▸ EXERCISE INSTRUCTIONS
Quote all of the data below word for word, leaving out any images.

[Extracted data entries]
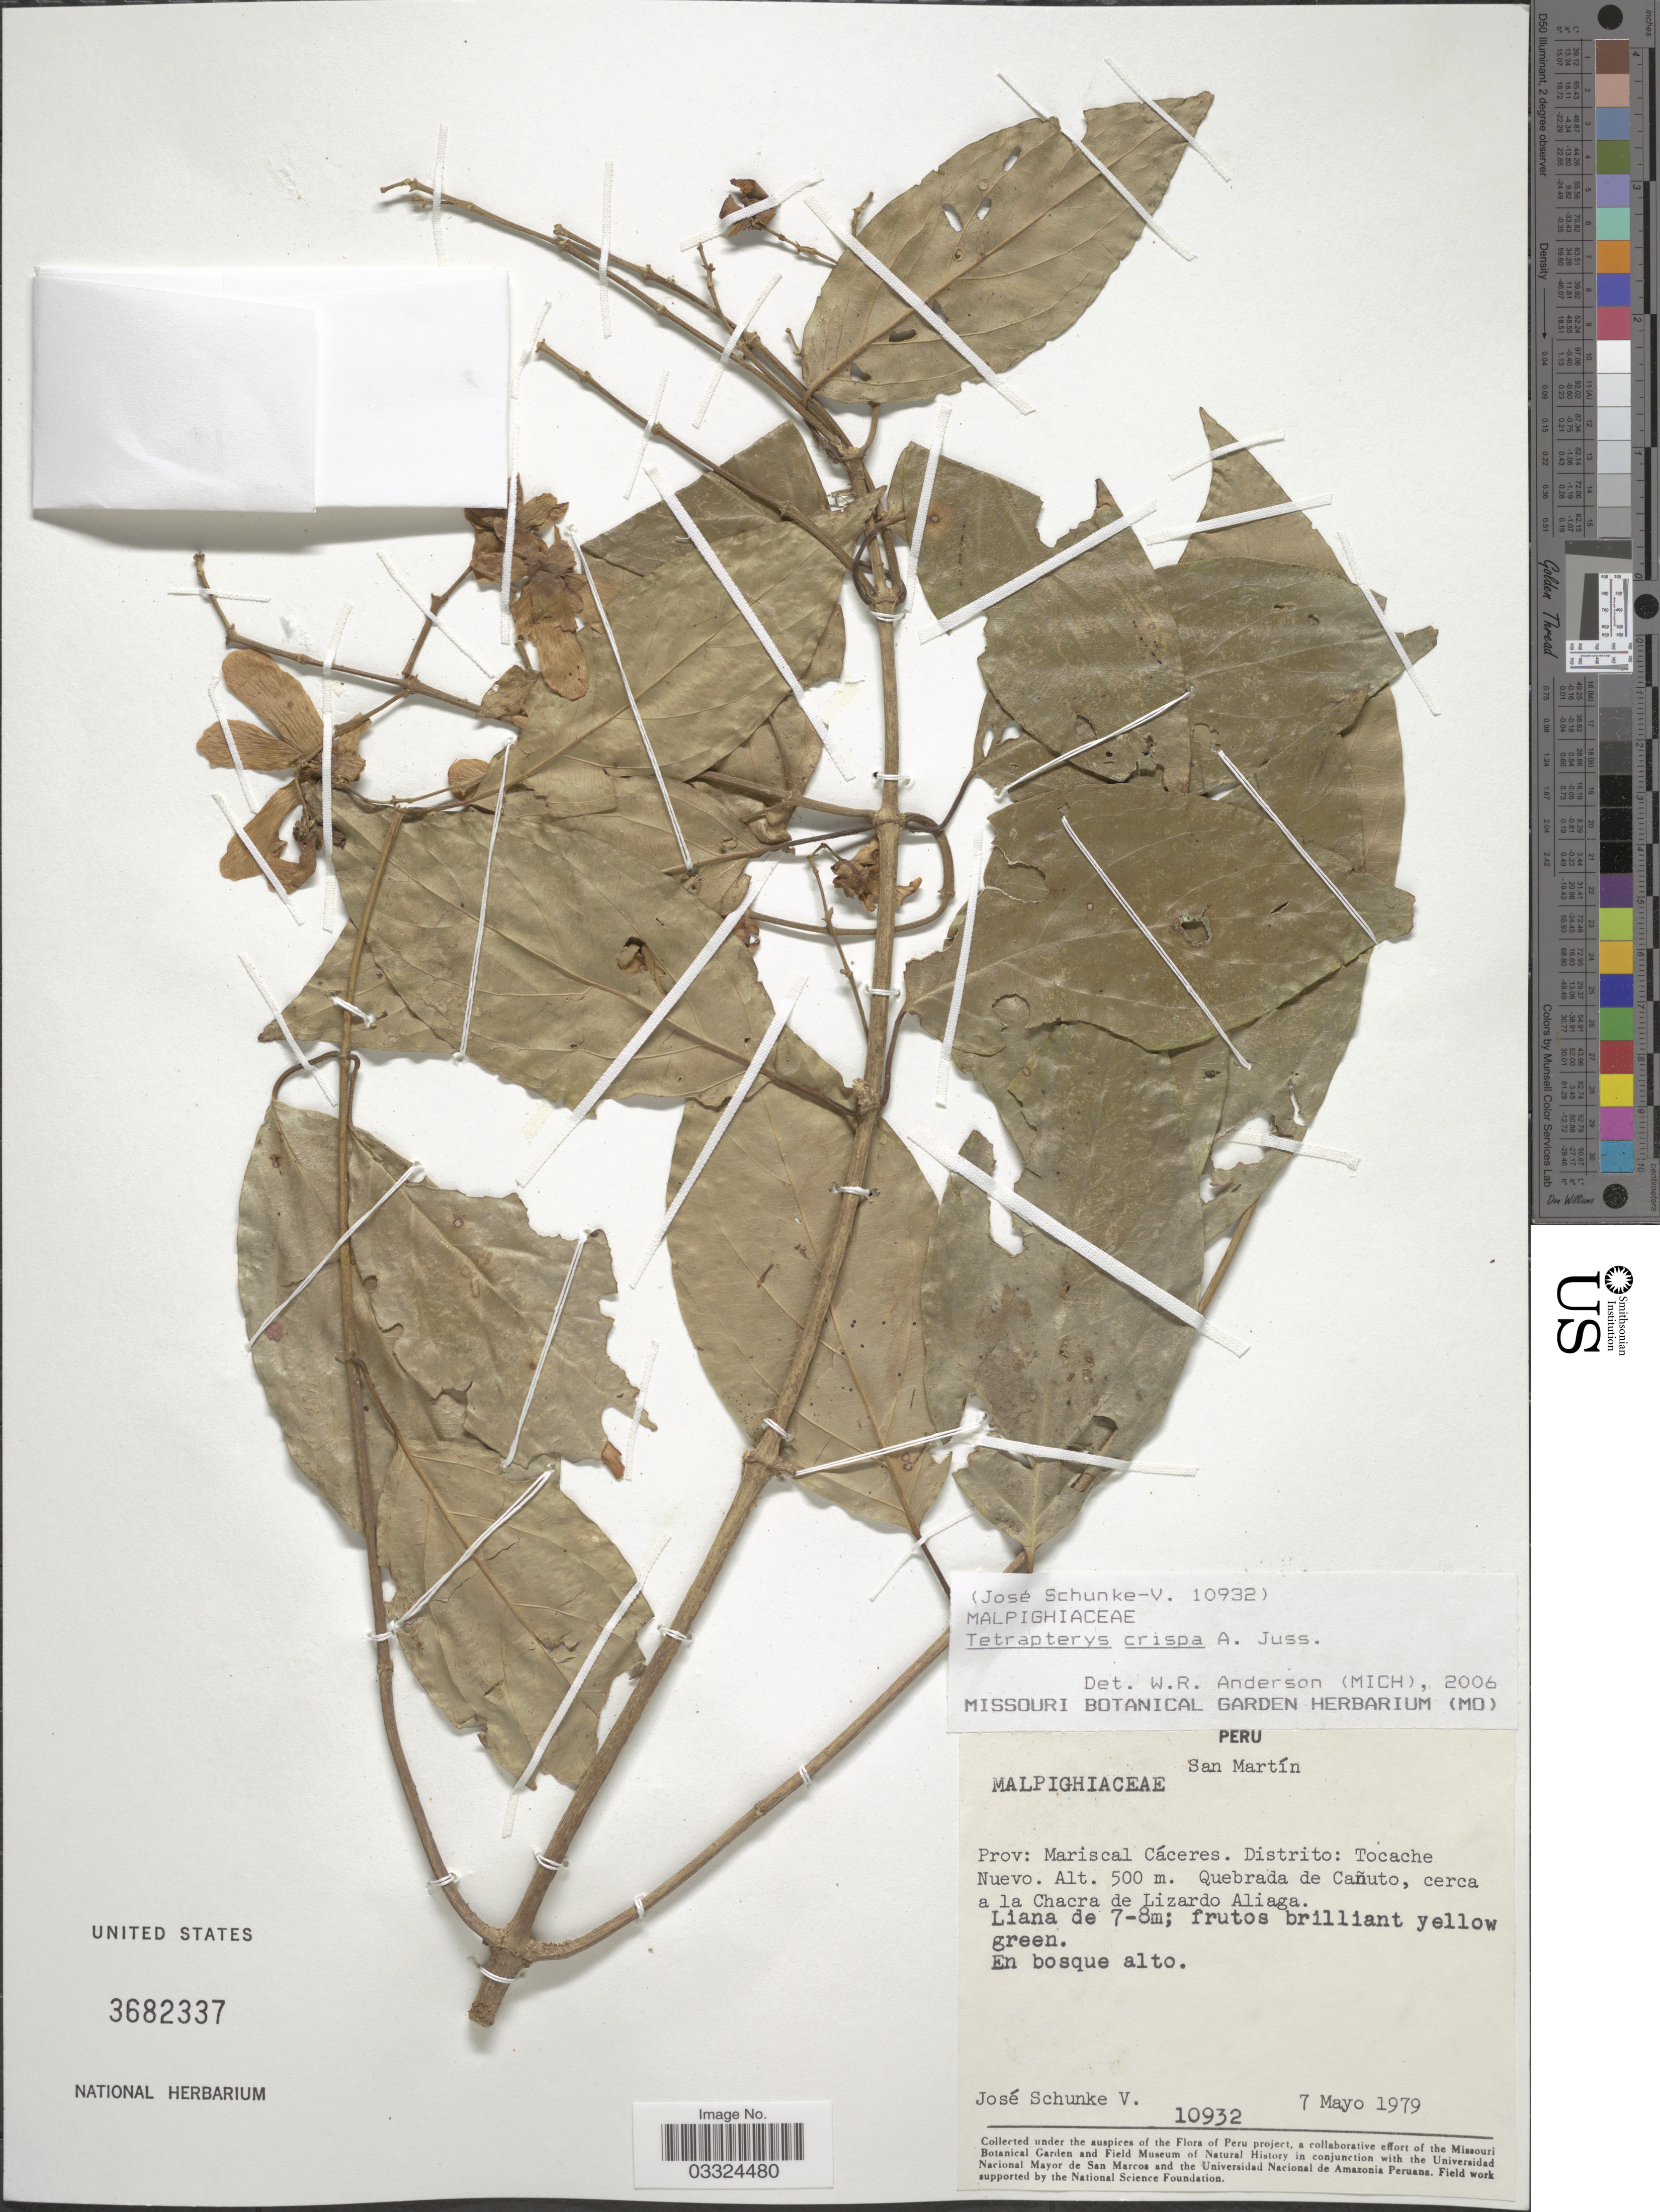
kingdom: Plantae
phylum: Tracheophyta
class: Magnoliopsida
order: Malpighiales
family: Malpighiaceae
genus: Tetrapterys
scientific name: Tetrapterys crispa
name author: A. Juss.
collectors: J. Schunke Vigo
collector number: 10932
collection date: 1979-05-07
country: Peru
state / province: San Martín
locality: Prov: Mariscal Cáceres. Distrito: Tocache Nuevo. Quebrada de Cañuto, cerca a la Chacra de Lizardo Aliaga.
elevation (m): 500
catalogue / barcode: US 3682337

▸ RESULT
kingdom: Plantae
phylum: Tracheophyta
class: Magnoliopsida
order: Malpighiales
family: Malpighiaceae
genus: Tetrapterys
scientific name: Tetrapterys crispa
name author: A. Juss.
collectors: J. Schunke Vigo
collector number: 10932
collection date: 1979-05-07
country: Peru
state / province: San Martín
locality: Prov: Mariscal Cáceres. Distrito: Tocache Nuevo. Quebrada de Cañuto, cerca a la Chacra de Lizardo Aliaga.
elevation (m): 500
catalogue / barcode: US 3682337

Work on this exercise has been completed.